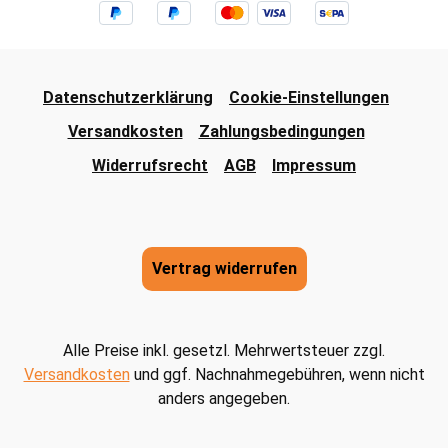
Datenschutzerklärung
Cookie-Einstellungen
Versandkosten
Zahlungsbedingungen
Widerrufsrecht
AGB
Impressum
Vertrag widerrufen
Alle Preise inkl. gesetzl. Mehrwertsteuer zzgl.
Versandkosten
und ggf. Nachnahmegebühren, wenn nicht
anders angegeben.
- - - - -
[Work to be completed]
Respond with the lines above, from the one that holds "Cookie-Einstellungen" to the end of the listing, each repeated exactly, and with no other material.

[Solution to this task]
Cookie-Einstellungen
Versandkosten
Zahlungsbedingungen
Widerrufsrecht
AGB
Impressum
Vertrag widerrufen
Alle Preise inkl. gesetzl. Mehrwertsteuer zzgl.
Versandkosten
und ggf. Nachnahmegebühren, wenn nicht
anders angegeben.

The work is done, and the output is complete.